Fiorentina in finale di Coppa Italia: Udinese battuto 2-0

FIRENZE- La Fiorentina è la prima finalista di Coppa Italia. I viola battono l’Udinese per 2-0, ribaltando l’1-2 dell’andata. Decisive le prodezze di Pasqual e Cuadrado, che permettono alla squadra toscana di ritrovare una finale  che mancava dal lontano 2001. Delusione per l’Udinese che non ha saputo difendere il vantaggio accumulato nell’andata e che può recriminare per le occasioni sprecate e per le prodezze di Neto, il migliore in campo.

PASQUAL-GOL Montella conferma il 3-5-2 ma cambia gli interpreti. Recuperati in extremis Gonzalo e Aquilani, Joaquin affianca Matri in attacco. 3-5-1-1 per Guidolin, Bruno Fernandes ha il compito di supportare Totò Di Natale, poi folto centrocampo per limitare la manovra viola. Buona partenza friulana poi al primo affondo la Fiorentina passa: Pizarro verticalizza per Joaquin, sponda dello spagnolo per Pasqual e gran sinistro al volo che lascia impietrito Scuffet. La Fiorentina c’è e non sembra accontentarsi di gestire il minimo vantaggio. Al 24′ ci prova Mati dalla distanza, il pallone esce di poco. Ma l’Udinese è sempre pericolosa e al 25′ , su percussione centrale di Pereyra, Di Natale spreca in malo modo l’1-1 a tu per tu con Neto. Soprattutto sulla corsia destra la Fiorentina soffre, Diakitè non sembra ancora integrato negli schemi viola e non trova supporto nello svogliato Cuadrado. Al 30′ ci vuole tutto l’istinto di Neto per salvare sul diagonale di Gabriel Silva. Sul conseguente angolo Domizzi svetta di testa, Neto è ancora attento. La Fiorentina sbanda e l’Udinese sfiora a ripetizione il pareggio. La fortuna salva i viola al 34′ quando la traversa respinge un colpo di testa di Di Natale. Montella passa alla difesa a 4 e la Fiorentina torna pericolosa. Mati allarga per Joaquin, destro a giro che chiama alla risposta Scuffet. E’ l’ultima occasione di un bel primo tempo, divertente e aperto ad ogni risultato.

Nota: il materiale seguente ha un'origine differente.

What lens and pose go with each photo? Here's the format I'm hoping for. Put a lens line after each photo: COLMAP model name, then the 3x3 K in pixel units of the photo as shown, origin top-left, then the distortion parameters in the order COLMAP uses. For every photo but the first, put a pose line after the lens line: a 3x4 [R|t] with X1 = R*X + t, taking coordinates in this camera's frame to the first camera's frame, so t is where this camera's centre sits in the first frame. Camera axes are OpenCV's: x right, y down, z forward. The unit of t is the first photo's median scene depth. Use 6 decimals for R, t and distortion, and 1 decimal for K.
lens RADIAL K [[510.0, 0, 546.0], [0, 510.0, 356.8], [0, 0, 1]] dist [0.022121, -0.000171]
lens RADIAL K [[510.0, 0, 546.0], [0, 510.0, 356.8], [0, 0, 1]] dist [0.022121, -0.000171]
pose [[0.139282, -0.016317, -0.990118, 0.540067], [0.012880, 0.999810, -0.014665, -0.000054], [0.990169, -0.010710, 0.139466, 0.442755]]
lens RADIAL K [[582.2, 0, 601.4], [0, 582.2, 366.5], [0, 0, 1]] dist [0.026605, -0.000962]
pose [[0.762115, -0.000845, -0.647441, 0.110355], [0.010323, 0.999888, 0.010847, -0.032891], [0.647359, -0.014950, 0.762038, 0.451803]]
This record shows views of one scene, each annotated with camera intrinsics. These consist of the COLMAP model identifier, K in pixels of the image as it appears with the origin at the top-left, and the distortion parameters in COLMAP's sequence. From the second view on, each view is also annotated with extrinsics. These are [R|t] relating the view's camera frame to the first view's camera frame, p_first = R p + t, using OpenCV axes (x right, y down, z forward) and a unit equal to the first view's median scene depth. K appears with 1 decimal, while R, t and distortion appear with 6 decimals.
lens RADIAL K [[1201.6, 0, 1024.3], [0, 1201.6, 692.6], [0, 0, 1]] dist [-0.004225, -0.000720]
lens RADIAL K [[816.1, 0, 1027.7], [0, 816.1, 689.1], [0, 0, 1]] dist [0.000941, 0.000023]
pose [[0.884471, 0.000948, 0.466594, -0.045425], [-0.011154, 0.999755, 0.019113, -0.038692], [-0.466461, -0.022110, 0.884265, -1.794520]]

CUADRADO SHOW Il duello tra Joaquin e Scuffet si ripete ad inizio ripresa: destro dello spagnolo deviato, ottimo il riflesso del portierino bianconero. Guidolin si gioca il jolly Muriel, Montella risponde con Matos al posto dell’impalpabile Matri e perde Savic (al suo posto Compper). Ma il 61′ è il minuto della prodezza di Cuadrado, fino a quel momento sottotono. Il colombiano parte in contropiede e da fuori area lascia partire un destro incredibile e imprendibile: è il 2-0 che la Fiorentina difende con le unghie fino in fondo, anche grazie al suo portiere, quel Neto tanto criticato, che al 95′ salva la qualificazione su un tiro a botta sicura di Muriel.

IL TABELLINO

FIORENTINA (3-5-2): Neto, Diakitè, Gonzalo Rodriguez, Savic (60′ Compper); Cuadrado, Aquilani, Pizarro, Mati Fernandez, Pasqual; Matri (57′ Matos), Joaquin (89′ Vargas). A disp.: Rosati, Lupatelli, Roncaglia, Bakic, Andreson, Wolski, Ilicic, Gomez. All.: Vincenzo Montella.

UDINESE (3-5-1-1): Scuffet, Heurtaux, Danilo, Domizzi; Widmer, Pereyra, Allan, Pinzi (57′ Muriel), Gabriel Silva (91′ Yebda); Bruno Fernandes; Di Natale (80′ Nico Lopez). A disp.: Kelava, Naldo, Bubjnic, Basta, Jadson, Badu, Lazzari, Zielinski, Maicosuel. All.: Francesco Guidolin.

ARBITRO: Massa di Imperia.

RETI: 14′ Pasqual, 61′ Cuadrado.

NOTE: Espulsi al 93′ Badu e al 95′ Domizzi. Ammoniti Aquilani, Domizzi, Cuadrado, Muriel. Angoli 1-8. Recupero 0’+ 6′.